Kanaya hanya tersenyum, melihat Alina yang antusias seperti itu. "Nanti kalau kamu sudah bertemu jodoh! Kamu juga akan merasakan apa yang Kanaya rasakan juga, So sebelum masa itu datang. Kamu have fun aja, nikmatin waktu kesendirian kamu dengan ikhlas. Sampai Allah swt, menyatukan kalian dalam ikatan suci pernikahan." papar Kaira.

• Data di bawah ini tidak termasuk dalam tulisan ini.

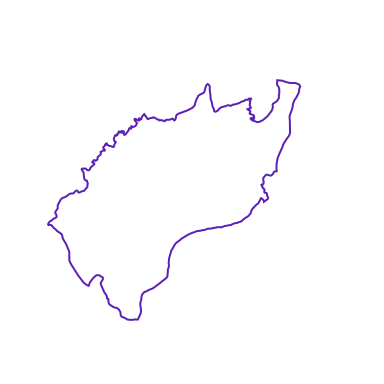 Logo Anseba, Gash Barka, Eritrea, rotated 244°
{"feature_id": "51966322B13118315425041", "entity_name": "Logo Anseba", "entity_type": "district", "adm_level": 2, "iso_a3": "ERI", "parent_name": "Eritrea", "parent_adm1": "Gash Barka", "projection": "orthographic", "projection_center": [38.674, 15.401], "detail": "fine", "context": "isolated", "style": "outline", "palette": "violet", "viewbox_px": 384, "rotation_deg": 244, "n_neighbors": 0, "source": "geoboundaries", "source_scale": "gbopen_adm2", "svg_char_len": 6055}
<svg xmlns="http://www.w3.org/2000/svg" viewBox="0 0 384 384"><g transform="rotate(244 192 192)"><path d="M220.8,51.8L218.0,53.1L216.4,53.5L211.7,56.2L210.2,56.3L206.8,55.5L200.1,56.0L193.1,55.6L191.2,55.2L189.6,54.2L187.3,53.3L187.0,52.9L186.2,52.8L184.7,51.9L182.8,51.6L179.4,51.7L167.0,53.1L158.0,54.9L155.3,56.2L153.5,57.4L153.0,58.0L155.2,60.3L155.9,61.4L158.1,65.8L159.0,69.2L158.9,70.2L157.9,72.0L157.2,72.6L155.6,73.4L154.6,74.2L153.7,74.2L152.7,73.7L152.1,72.9L150.6,70.5L150.0,70.0L149.2,69.6L140.3,69.2L136.7,69.8L135.3,69.6L133.4,69.0L132.5,69.9L129.7,68.7L128.2,68.4L126.8,68.7L123.7,70.5L122.3,71.6L120.6,73.7L118.7,74.7L115.7,75.0L111.9,73.8L110.8,74.1L108.0,76.6L105.9,77.8L105.4,78.5L104.1,80.5L103.3,82.2L102.6,84.5L101.1,87.4L105.5,92.8L107.4,94.0L109.4,94.9L112.4,95.7L114.2,96.5L116.2,97.9L117.3,99.1L119.4,100.3L121.0,101.6L122.0,102.7L123.0,105.5L122.7,107.8L122.9,110.5L122.6,113.9L122.8,116.6L123.4,118.7L123.7,121.3L124.2,122.7L124.2,123.8L124.4,124.0L124.8,125.5L125.3,128.6L125.6,129.2L126.0,131.3L126.9,132.9L133.2,136.6L134.6,138.2L136.1,139.1L138.4,139.9L142.5,142.4L148.6,147.9L149.4,149.4L151.9,152.9L153.0,154.9L153.7,158.0L153.8,159.4L154.6,161.7L155.3,169.1L155.3,172.8L154.6,179.5L153.3,183.2L153.4,183.8L152.3,186.8L152.4,187.5L152.1,189.7L151.7,191.1L151.2,191.7L150.4,194.9L149.4,198.3L149.5,198.9L147.8,202.3L147.3,202.8L147.4,203.4L147.0,206.7L145.2,213.0L145.4,213.6L145.2,216.7L144.4,219.0L144.5,220.2L144.0,222.0L144.3,224.7L144.6,225.4L145.2,227.9L145.6,231.8L146.6,234.3L147.4,235.6L149.1,237.1L150.4,239.0L152.3,244.1L152.7,246.4L154.6,249.3L155.9,250.8L156.2,251.4L155.9,251.7L153.8,252.6L152.4,252.7L151.7,252.4L151.9,254.1L152.2,254.9L152.3,256.6L152.6,257.2L153.3,257.9L155.8,257.9L157.3,258.5L158.0,258.5L158.6,258.4L159.1,257.4L159.8,256.9L160.7,257.1L161.4,257.9L162.2,257.8L162.9,258.3L163.6,257.8L165.0,257.4L165.7,257.3L166.3,257.8L167.9,257.4L168.1,257.8L167.8,258.7L168.1,259.9L170.1,261.0L171.2,261.2L173.4,262.2L174.9,265.8L174.8,266.9L174.5,267.4L173.4,268.4L172.4,269.6L172.1,270.7L172.7,272.7L174.1,274.3L174.2,275.0L173.6,277.2L176.4,278.4L180.3,280.4L185.3,284.2L188.9,288.3L193.1,293.4L194.8,294.9L197.9,299.8L200.0,303.8L201.0,305.0L202.7,306.4L204.7,307.2L213.0,311.1L216.4,312.4L218.3,313.7L221.0,316.7L223.8,319.3L226.8,321.3L229.7,324.4L231.2,327.2L234.0,330.9L235.4,332.2L237.9,333.8L239.5,335.6L241.8,335.3L244.5,332.9L247.4,327.3L250.6,323.7L252.4,322.0L255.1,317.6L251.3,315.5L248.3,315.9L246.7,315.7L245.9,315.4L242.2,313.6L240.3,312.1L238.5,311.4L238.0,310.8L236.4,308.0L235.8,303.5L235.1,302.7L232.7,301.8L230.8,300.1L229.8,298.7L226.9,292.8L225.5,287.0L225.6,282.8L226.4,281.0L227.8,279.8L229.5,278.0L230.8,277.2L232.2,276.8L232.5,277.3L232.4,278.3L232.0,278.5L230.7,278.7L230.6,279.9L231.0,280.2L231.5,280.2L232.3,280.9L232.8,281.0L233.1,280.7L233.8,281.0L234.1,280.9L235.6,279.6L236.6,278.4L237.2,278.2L237.6,278.4L238.5,279.6L239.5,279.7L240.3,279.6L240.7,278.7L242.1,278.2L242.0,279.9L241.7,280.9L242.0,281.9L244.7,282.0L245.6,282.3L246.8,283.5L248.3,283.7L248.5,284.5L249.6,285.5L249.7,286.0L250.2,285.9L250.4,285.6L250.6,284.1L251.0,283.8L250.5,282.9L250.5,282.3L251.3,281.1L251.3,280.3L251.0,278.9L251.5,275.8L251.2,273.0L251.5,272.1L251.9,268.7L252.6,267.3L252.4,264.6L254.2,262.6L254.6,259.0L255.3,255.5L254.8,252.4L253.8,250.9L253.8,248.4L254.6,247.5L255.6,247.5L256.7,248.1L258.6,247.9L260.4,248.1L263.8,249.1L267.7,249.6L271.6,251.3L275.6,252.5L278.9,254.2L281.2,254.1L282.2,253.3L281.9,252.2L281.0,250.9L276.4,246.8L276.0,245.5L276.0,241.0L275.6,239.7L273.2,236.6L271.1,234.4L268.6,232.3L267.5,229.3L267.4,226.9L267.4,222.5L268.3,214.8L268.1,212.2L267.0,210.7L266.0,210.3L265.1,209.5L264.1,208.0L264.1,207.4L266.0,207.0L266.6,206.4L266.6,204.5L267.2,202.4L268.0,201.1L268.1,200.0L267.6,198.6L267.7,198.3L268.4,198.0L268.8,197.1L269.7,196.4L270.4,195.2L270.4,194.4L270.6,194.1L271.6,193.9L272.5,192.5L274.0,191.8L276.1,190.1L276.0,188.9L276.6,187.3L276.9,184.2L277.6,183.9L278.7,183.9L280.7,183.7L281.8,182.9L282.6,183.4L282.9,183.4L282.9,182.8L281.4,179.8L279.7,178.3L279.9,177.7L281.2,177.0L281.3,176.5L280.6,176.1L279.6,176.4L279.3,176.1L279.5,175.6L280.3,174.7L282.5,173.3L282.7,172.5L282.3,172.0L281.8,171.9L278.2,172.8L277.9,172.7L277.4,171.9L276.6,171.2L276.2,170.0L276.1,168.0L276.3,167.5L277.7,166.3L277.3,165.9L275.7,165.3L275.6,165.0L276.8,163.8L276.7,163.4L275.0,161.7L272.9,157.4L273.0,156.3L273.5,156.0L274.8,156.4L276.2,157.3L276.7,156.7L277.2,156.4L277.6,155.3L277.1,155.0L276.2,155.1L276.1,154.9L276.5,154.4L277.4,154.1L277.6,153.8L277.4,153.4L277.6,153.1L277.8,153.2L278.4,152.8L278.3,152.4L277.2,151.9L276.9,151.6L276.8,150.1L276.2,150.1L275.8,149.6L276.0,148.4L276.6,148.0L276.6,147.6L273.9,144.9L273.2,144.9L271.5,144.6L270.9,145.3L270.3,145.4L268.9,143.3L266.8,141.4L267.2,140.6L268.3,139.7L269.7,137.9L271.2,136.9L271.8,136.1L273.0,136.7L273.2,136.2L273.1,135.6L272.6,134.6L271.8,133.9L271.1,131.8L270.2,131.5L268.1,132.1L267.7,132.0L267.5,131.5L268.2,130.5L268.3,129.8L268.0,128.9L268.1,128.3L268.0,127.3L266.2,126.8L265.8,126.4L264.8,122.7L263.8,121.8L262.8,121.4L262.4,120.6L262.5,118.8L263.5,118.3L263.6,117.9L263.1,116.8L262.8,115.6L262.6,115.4L262.2,115.4L260.7,116.7L259.9,116.4L259.4,115.4L258.9,113.0L258.3,111.4L256.9,109.8L256.8,108.7L257.0,108.2L257.5,107.6L259.8,106.6L260.2,105.4L261.1,103.9L261.1,103.1L260.8,102.8L259.8,102.7L257.2,103.1L251.2,101.0L249.3,101.3L248.5,102.4L248.0,102.5L246.7,102.1L245.7,102.1L245.1,102.0L244.2,101.1L243.5,100.8L242.2,100.0L241.5,97.8L240.6,96.3L240.4,95.5L240.9,93.4L240.9,90.4L241.4,89.8L241.8,89.6L243.3,89.6L243.8,89.1L244.0,88.4L243.9,87.6L242.8,85.1L242.9,84.4L243.7,82.5L244.0,80.8L243.8,79.8L243.1,77.9L243.3,76.6L243.1,75.5L243.4,73.2L243.0,71.1L239.6,66.3L238.6,65.3L236.4,64.3L235.9,63.8L234.2,60.6L233.0,59.9L232.0,60.0L230.2,59.9L229.4,59.6L228.8,59.1L228.5,58.0L228.7,55.9L228.0,53.5L227.8,51.2L227.1,49.7L226.2,48.6L225.8,48.4L225.3,48.5L225.0,48.9L224.8,49.9L223.7,51.1L223.3,51.2L223.0,51.5L222.3,51.4L220.8,51.8Z" fill="none" stroke="#5b21b6" stroke-width="2"/></g></svg>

"Kelihatannya yang single ini kebelet nikah deh!" kata Zahra.
"Yeee,,,enak aja. Biasa aja kok! Ya kan Raina?" jawab Alina mencari dukungan dengan orang yang senasib dengannya.
"Iya deh,,,kamu benar." pasrah Raina setuju dengan Alina.
"Iya deh yang senasib!" goda Kanaya.
"Nyebelin...! Mentang-mentang mau nikah" ketus Raina karena sedari tadi yang jomblo terus di gojlok terus-menerus.
"Sorry-sorry! Enggak lagi deh ayang!" ucap mereka bertiga merayu dua orang yang pura-pura ngambek. Mereka pun berpelukan dengan erat dan sama-sama tersenyum bahagia.
Kruyuuk...Kruyuuuk, bunyi perut si calon pengantin.
"Uda ah! Aku mau makan dulu, kalian ikut enggak?" Kanaya melepaskan pelukan itu, karena perutnya yang berbunyi.
"Enggak! Kami udah makan kok. Kami ngabisin cemilan ini aja." balas Zahra. Kanaya pun berjalan ke dapur, untuk mengisi asupan. Karena perutnya yang tak bersahabat lagi.
"loh mantennya kok keluyuran sih!" tegur ibu Kanaya. Kanaya cengengesan mendapat teguran dari ibunya, dia pun memberikan isarat dengan mengusap-ngusap perut nya.
"Kay laper bu, anak sendiri juga di lupain. tidak ditawari makanan sama sekali." adu Kanaya manja.
"Utuk-utuk kasian nya, calon pengantin. yaudah ayo makan, biar ibu yang nyiapin." seru ibu Kanaya, lalu langsung membawa anaknya ke meja makan.